▸ THE RECORDS:
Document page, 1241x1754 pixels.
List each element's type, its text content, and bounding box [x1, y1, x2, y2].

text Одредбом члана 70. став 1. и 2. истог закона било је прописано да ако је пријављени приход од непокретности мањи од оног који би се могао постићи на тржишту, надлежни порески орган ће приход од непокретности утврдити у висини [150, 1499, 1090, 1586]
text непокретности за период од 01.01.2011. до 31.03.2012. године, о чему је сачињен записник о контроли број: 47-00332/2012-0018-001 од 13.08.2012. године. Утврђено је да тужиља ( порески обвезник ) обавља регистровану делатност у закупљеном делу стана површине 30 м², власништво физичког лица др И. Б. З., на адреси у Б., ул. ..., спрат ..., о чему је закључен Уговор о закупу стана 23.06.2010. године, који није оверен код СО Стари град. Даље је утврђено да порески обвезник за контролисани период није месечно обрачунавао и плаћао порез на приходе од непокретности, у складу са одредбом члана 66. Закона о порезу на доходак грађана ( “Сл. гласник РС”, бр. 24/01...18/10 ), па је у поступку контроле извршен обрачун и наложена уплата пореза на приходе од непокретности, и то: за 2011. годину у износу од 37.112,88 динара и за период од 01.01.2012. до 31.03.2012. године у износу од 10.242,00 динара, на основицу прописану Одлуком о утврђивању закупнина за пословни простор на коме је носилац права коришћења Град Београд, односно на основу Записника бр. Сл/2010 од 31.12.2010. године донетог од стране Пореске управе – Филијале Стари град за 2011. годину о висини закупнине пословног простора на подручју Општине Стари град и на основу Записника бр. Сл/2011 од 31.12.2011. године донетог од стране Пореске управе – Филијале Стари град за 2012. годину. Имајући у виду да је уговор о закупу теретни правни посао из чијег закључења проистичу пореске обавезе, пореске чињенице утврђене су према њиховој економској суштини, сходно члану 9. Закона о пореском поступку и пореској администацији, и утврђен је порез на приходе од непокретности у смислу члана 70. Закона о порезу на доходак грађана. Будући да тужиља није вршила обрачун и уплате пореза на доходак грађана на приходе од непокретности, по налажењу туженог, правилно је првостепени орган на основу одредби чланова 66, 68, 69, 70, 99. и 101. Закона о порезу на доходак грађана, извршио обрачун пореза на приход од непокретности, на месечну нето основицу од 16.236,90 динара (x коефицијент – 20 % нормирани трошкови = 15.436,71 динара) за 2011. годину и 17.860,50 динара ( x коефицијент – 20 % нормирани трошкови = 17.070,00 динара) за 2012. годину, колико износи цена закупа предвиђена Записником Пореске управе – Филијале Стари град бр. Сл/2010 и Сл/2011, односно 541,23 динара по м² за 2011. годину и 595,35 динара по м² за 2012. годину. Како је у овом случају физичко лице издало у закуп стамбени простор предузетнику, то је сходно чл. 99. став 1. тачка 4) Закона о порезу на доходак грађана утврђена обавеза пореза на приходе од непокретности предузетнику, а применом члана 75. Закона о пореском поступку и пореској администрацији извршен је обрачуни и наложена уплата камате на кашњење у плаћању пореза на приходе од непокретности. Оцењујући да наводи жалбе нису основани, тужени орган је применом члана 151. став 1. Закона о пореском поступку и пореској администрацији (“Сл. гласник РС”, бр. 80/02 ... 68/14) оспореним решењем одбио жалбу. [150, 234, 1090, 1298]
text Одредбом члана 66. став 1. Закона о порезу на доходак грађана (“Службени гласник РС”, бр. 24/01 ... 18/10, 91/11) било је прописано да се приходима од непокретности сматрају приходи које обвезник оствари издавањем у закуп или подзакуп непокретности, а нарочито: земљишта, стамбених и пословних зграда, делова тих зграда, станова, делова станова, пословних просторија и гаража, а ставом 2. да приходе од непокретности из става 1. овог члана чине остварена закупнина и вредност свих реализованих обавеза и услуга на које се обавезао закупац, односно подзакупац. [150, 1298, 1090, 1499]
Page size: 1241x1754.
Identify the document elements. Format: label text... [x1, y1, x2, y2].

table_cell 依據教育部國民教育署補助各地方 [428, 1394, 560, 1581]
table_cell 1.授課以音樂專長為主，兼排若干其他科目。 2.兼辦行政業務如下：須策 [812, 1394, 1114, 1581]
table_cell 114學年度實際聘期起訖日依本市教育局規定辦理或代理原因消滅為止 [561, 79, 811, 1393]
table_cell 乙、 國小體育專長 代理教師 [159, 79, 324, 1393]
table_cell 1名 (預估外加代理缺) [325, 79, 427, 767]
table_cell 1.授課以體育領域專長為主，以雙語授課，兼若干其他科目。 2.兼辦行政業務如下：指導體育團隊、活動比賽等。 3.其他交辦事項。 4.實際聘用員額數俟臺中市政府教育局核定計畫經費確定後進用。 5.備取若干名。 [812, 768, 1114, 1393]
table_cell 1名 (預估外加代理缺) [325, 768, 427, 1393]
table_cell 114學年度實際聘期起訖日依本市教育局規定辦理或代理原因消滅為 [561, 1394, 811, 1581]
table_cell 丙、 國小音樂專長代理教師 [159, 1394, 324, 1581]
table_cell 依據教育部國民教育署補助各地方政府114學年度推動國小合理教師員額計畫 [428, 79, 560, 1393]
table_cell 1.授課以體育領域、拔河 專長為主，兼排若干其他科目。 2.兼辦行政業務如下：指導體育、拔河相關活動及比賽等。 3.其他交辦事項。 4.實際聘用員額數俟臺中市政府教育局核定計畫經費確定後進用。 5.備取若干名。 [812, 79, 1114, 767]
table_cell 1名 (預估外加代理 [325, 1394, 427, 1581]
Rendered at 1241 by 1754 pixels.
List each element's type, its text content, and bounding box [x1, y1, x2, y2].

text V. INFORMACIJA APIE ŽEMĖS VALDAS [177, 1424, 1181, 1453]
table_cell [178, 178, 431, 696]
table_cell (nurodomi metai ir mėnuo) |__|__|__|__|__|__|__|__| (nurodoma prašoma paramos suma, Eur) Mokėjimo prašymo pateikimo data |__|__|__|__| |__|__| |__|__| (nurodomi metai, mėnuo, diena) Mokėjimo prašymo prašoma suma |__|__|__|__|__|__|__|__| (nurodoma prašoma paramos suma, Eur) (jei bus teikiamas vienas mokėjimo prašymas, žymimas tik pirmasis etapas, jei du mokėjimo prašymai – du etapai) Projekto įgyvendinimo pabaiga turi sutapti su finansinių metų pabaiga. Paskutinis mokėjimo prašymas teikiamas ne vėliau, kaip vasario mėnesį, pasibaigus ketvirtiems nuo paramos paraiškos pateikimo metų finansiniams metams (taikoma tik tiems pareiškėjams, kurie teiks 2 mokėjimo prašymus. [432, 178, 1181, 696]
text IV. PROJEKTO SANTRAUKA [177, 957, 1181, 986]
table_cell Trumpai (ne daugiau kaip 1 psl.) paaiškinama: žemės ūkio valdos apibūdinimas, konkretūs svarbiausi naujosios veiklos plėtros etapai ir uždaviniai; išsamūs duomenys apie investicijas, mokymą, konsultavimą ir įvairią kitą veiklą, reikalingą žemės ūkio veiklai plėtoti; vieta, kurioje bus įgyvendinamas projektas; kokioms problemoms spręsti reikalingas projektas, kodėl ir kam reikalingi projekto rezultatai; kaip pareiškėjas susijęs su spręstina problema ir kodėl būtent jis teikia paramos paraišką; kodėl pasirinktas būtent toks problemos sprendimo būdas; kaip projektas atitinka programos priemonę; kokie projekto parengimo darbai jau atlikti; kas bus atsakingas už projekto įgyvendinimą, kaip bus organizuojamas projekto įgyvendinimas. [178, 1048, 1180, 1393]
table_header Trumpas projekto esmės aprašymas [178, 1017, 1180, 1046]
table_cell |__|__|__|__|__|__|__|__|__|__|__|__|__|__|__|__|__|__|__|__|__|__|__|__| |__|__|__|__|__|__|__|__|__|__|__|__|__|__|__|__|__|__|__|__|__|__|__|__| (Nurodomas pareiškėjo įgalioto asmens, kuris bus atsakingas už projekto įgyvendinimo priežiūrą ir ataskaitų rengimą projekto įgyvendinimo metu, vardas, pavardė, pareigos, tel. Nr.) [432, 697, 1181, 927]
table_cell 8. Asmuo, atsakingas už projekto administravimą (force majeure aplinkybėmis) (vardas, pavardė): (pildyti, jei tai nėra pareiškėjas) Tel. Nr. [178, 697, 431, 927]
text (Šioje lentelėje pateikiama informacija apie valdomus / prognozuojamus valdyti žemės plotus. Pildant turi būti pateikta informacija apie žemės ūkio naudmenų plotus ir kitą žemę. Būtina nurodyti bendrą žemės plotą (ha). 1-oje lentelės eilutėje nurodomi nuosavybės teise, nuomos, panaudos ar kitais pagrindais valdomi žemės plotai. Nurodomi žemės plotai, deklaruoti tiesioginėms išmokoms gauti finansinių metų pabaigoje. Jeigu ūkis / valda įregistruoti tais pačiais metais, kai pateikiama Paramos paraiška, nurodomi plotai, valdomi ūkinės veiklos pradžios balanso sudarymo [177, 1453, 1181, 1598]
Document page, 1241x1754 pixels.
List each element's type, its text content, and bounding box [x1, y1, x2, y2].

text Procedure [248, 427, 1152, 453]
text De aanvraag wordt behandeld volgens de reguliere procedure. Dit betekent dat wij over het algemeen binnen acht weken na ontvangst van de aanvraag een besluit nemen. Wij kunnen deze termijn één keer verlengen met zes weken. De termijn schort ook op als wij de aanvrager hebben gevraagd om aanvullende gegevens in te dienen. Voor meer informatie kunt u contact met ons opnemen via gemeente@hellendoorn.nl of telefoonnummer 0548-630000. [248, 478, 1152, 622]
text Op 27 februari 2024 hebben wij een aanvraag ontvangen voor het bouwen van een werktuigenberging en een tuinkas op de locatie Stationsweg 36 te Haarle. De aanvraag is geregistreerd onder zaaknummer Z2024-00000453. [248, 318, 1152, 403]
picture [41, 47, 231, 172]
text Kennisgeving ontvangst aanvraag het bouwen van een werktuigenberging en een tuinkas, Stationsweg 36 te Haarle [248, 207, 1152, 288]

▸ AIM OF THE TASK:
Reproduce verbatim the portion of the material that begins with the line containing "text Procedure [248, 427, 1152, 453]" and ends with the line containing "picture [41, 47, 231, 172]", including both of those lines.

▸ CORRECT ANSWER:
text Procedure [248, 427, 1152, 453]
text De aanvraag wordt behandeld volgens de reguliere procedure. Dit betekent dat wij over het algemeen binnen acht weken na ontvangst van de aanvraag een besluit nemen. Wij kunnen deze termijn één keer verlengen met zes weken. De termijn schort ook op als wij de aanvrager hebben gevraagd om aanvullende gegevens in te dienen. Voor meer informatie kunt u contact met ons opnemen via gemeente@hellendoorn.nl of telefoonnummer 0548-630000. [248, 478, 1152, 622]
text Op 27 februari 2024 hebben wij een aanvraag ontvangen voor het bouwen van een werktuigenberging en een tuinkas op de locatie Stationsweg 36 te Haarle. De aanvraag is geregistreerd onder zaaknummer Z2024-00000453. [248, 318, 1152, 403]
picture [41, 47, 231, 172]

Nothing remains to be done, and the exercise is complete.